No bazar foi crescendo. Passou de doméstico a batedor de ferrugem, mais tarde a auxiliar de balcão e depois a balconista. A ascensão foi rápida e na escola, tirando os três anos que parou a seguir ao ensino primário, tudo ia andando. Após a paragem voltou a estudar “numa escola na rua Rui Barbosa que era extremamente racista: dos 48 alunos só tinha ‘dois negões’”.

“Eu era pobre e o Roque estava no nível  dos outros colegas. Todos com cadernos com espiral. Eu era o único que fazia anotações em papel de embrulho”. Clarindo era um menino raquítico e sentava-se no fundo da sala.

“No último ano, o professor perguntou onde íamos fazer exame de admissão, que era pior do que o vestibular hoje. Era mês de outubro e ele disse ‘e você aí do fundo, menino?’. Eu respondi ‘Vou fazer no [colégio] Severino Vieira’”. O professor tentou desincentivar, dizendo que deveria escolher um colégio menos exigente, porque ele era “muito fraquinho”.

"Só havia dois negros na minha escola. Eu era pobre e o Roque estava no nível  dos outros colegas. Todos com cadernos com espiral. Eu era o único que fazia anotações em papel de embrulho"
Clarindo Silva, o guardião do Pelourinho

Nesse dia, teve uma crise de choro e decidiu entrar na biblioteca pública para pedir livros, nunca tinha feito até então, e “das 22h até às 2h ou 3h ficava em casa com os pés dentro de uma bacia de água fria a estudar, a preparar-se para o exame”.
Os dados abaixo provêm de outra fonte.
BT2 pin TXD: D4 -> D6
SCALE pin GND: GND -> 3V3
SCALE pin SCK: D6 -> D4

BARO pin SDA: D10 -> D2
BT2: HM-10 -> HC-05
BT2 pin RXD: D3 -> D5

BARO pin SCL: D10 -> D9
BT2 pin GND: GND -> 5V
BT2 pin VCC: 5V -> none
“O Português era eliminatória e havia uma prova escrita e outra oral”. No dia da oral decidiu ir para a fila mais pequena, a da sala onde estava uma professora que era conhecida como ‘calamidade’. Estava bem preparado e não tinha muito a temer, mas estava nervoso.

“Está tremendo? O que você faz na vida?”
“Sou empregado doméstico”
“E o que quer ser?”
“Quero ser advogado”
“Um advogado preto? [silêncio] Leia até ao segundo parágrafo e faça a análise”
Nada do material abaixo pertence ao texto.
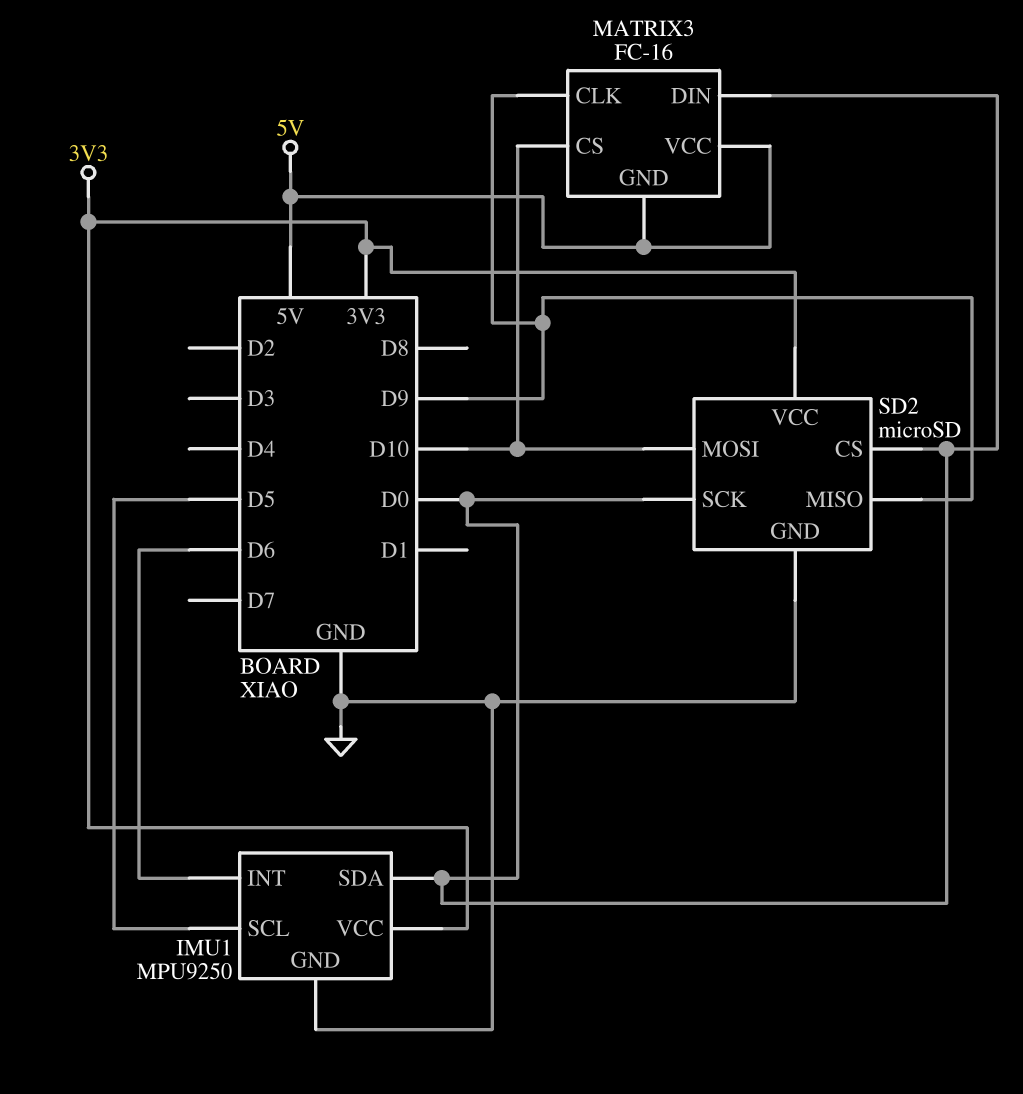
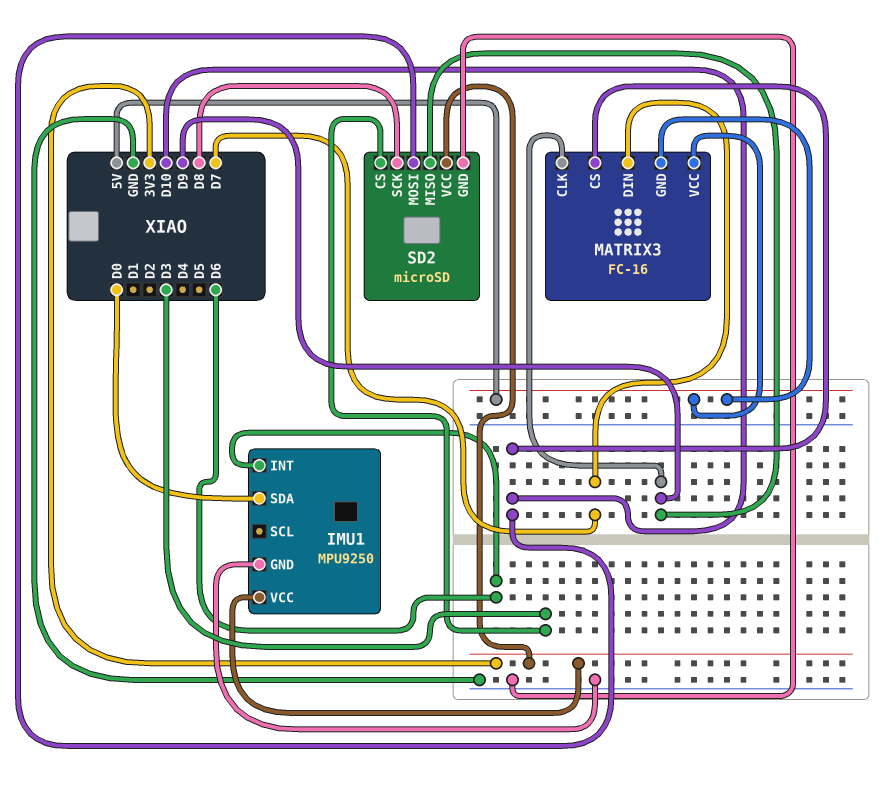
IMU1 pin SCL: D5 -> none
MATRIX3 pin DIN: D0 -> D7
SD2 pin CS: D0 -> D3
SD2 pin SCK: D0 -> D8

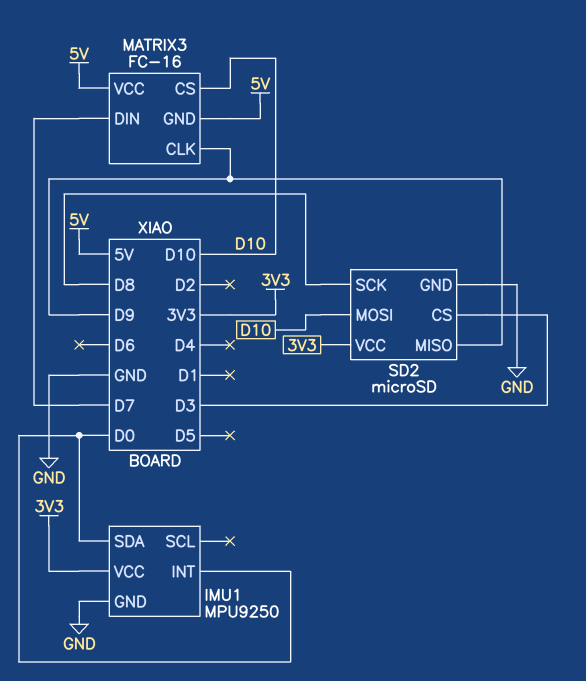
IMU1 pin INT: D6 -> D0

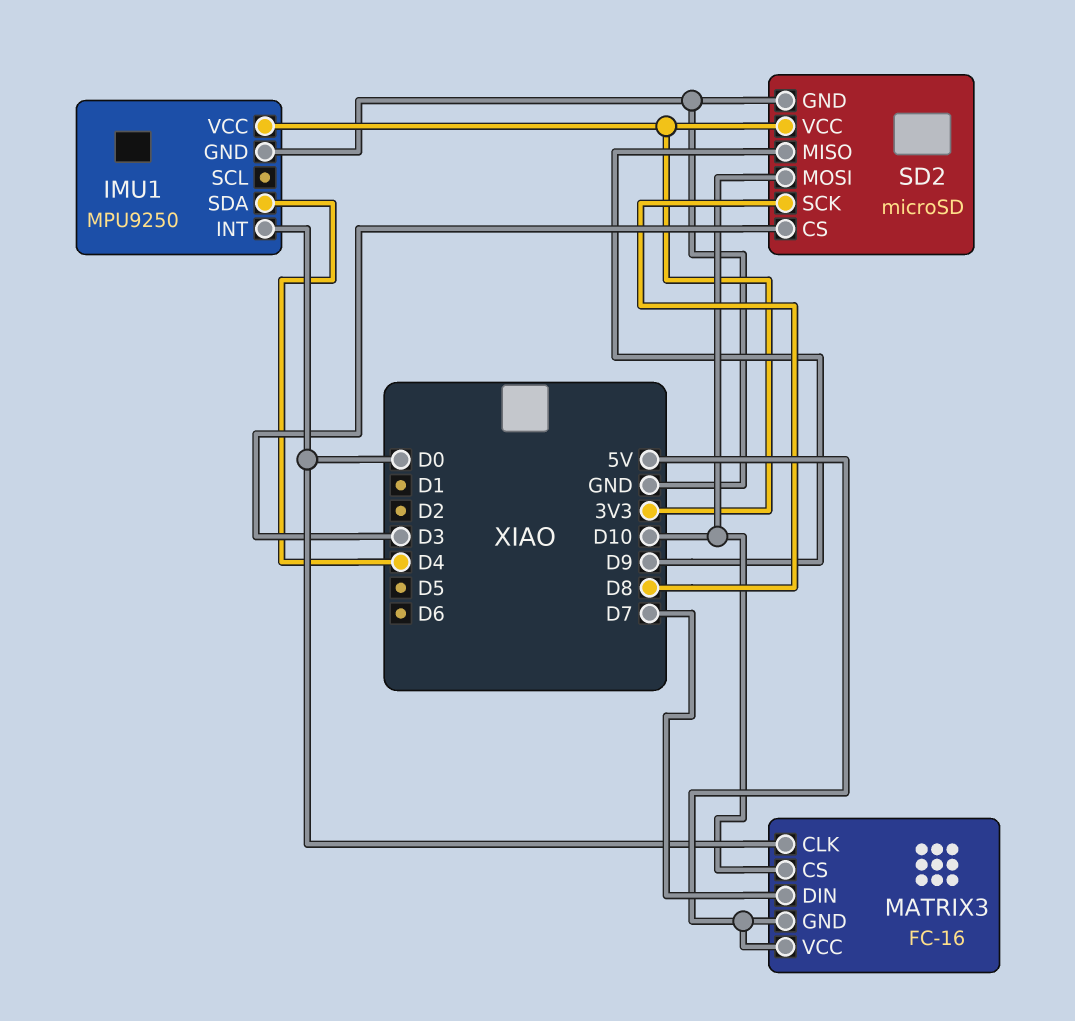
IMU1 pin SDA: D0 -> D4
MATRIX3 pin CLK: D9 -> D0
Dias mais tarde foi consultar as notas e, sem que tivesse qualquer expectativa, “Deus tinha-[lhe] dado a benção de tirar 8 na escrita e 10 na oral”. Era mais do que suficiente. Acabou a fazer jornalismo, trabalhou n’A Tarde, um dos jornais de maior circulação, e mais tarde haveria de explorar as duas portinhas da Cantina da Lua. Um projeto que passado uns tempos engoliu todo o prédio do Bazar onde tinha sido doméstico e que durante todos estes anos acolheu eventos relevantes, recebeu políticos e tornou-se uma verdadeira marca de resistência. Foi a cara da luta pelo Pelourinho, pela remodelação dos espaços públicos e ainda tem esperança de ver o centro de Salvador vibrante de gente. Autor de vários livros, um dia Clarindo escreveu uma frase que mostra ao que veio: é um homem que “preserva o passado”, “vive o presente” e quer continuar a “construir o futuro”.
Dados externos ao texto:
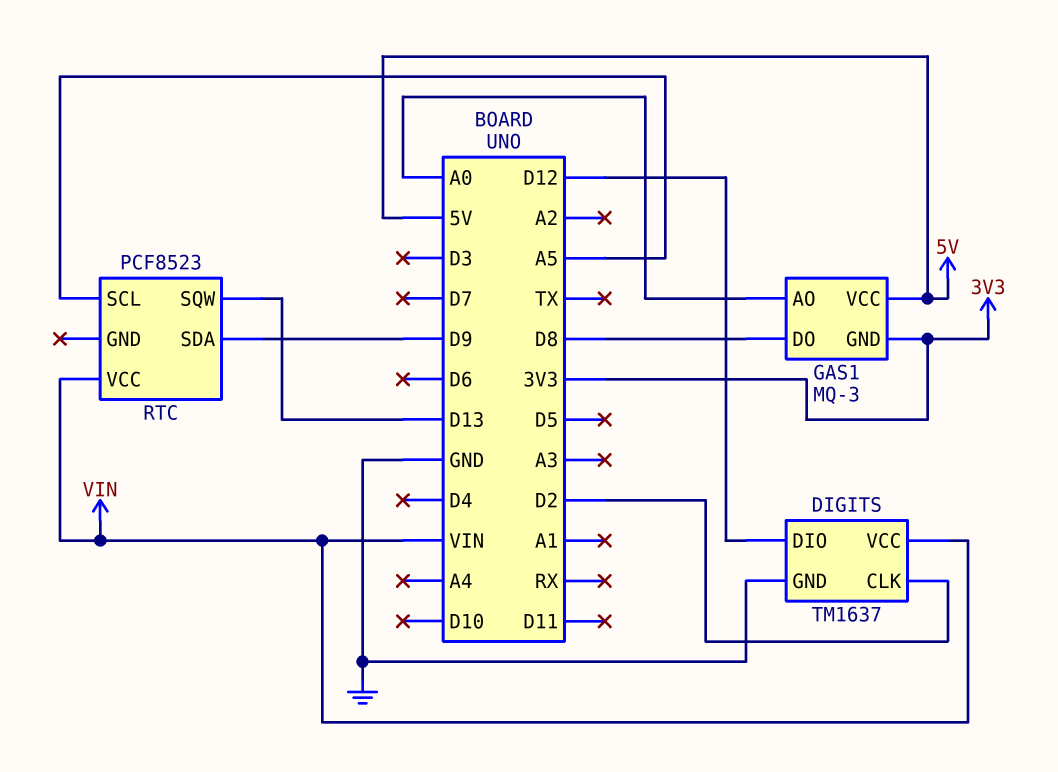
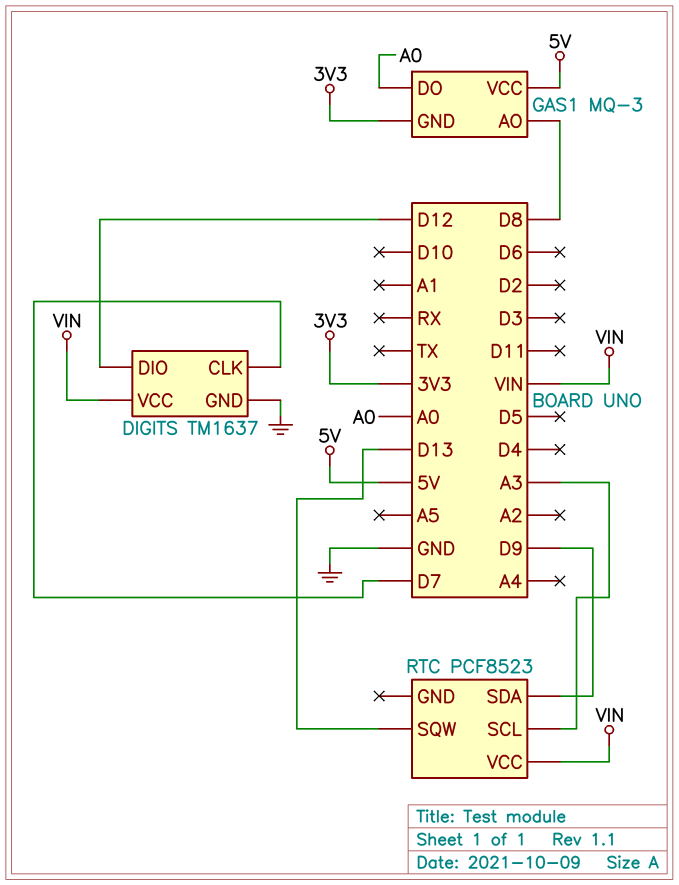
DIGITS pin CLK: D2 -> D7
GAS1 pin AO: A0 -> D8
GAS1 pin DO: D8 -> A0
RTC pin SCL: A5 -> A3

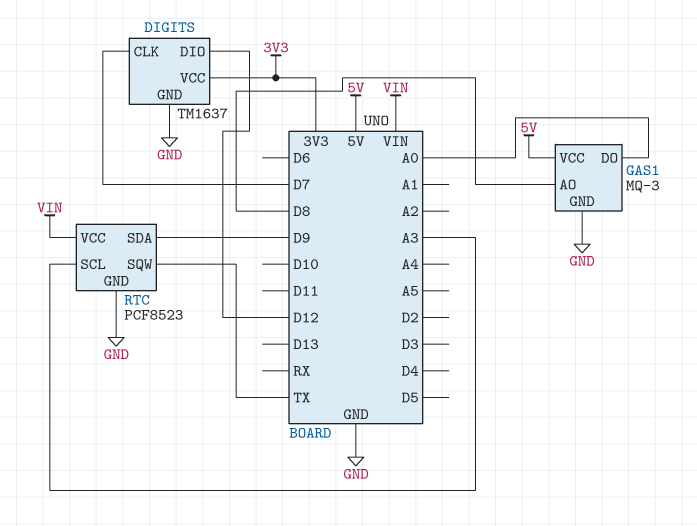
DIGITS pin VCC: VIN -> 3V3
GAS1 pin GND: 3V3 -> GND
RTC pin GND: none -> GND
RTC pin SQW: D13 -> TX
Aos 80 anos, aquele ser magro de expressão sorridente, sempre vestido de um branco que lhe destaca os traços da cara, é dos que mais Bahias conhece. E, como todos os outros que vivem estas duas cidades que são só uma, foi por elas que se apaixonou, mesmo nos momentos em que a da miséria e opressão se sobrepôs à mágica e poética.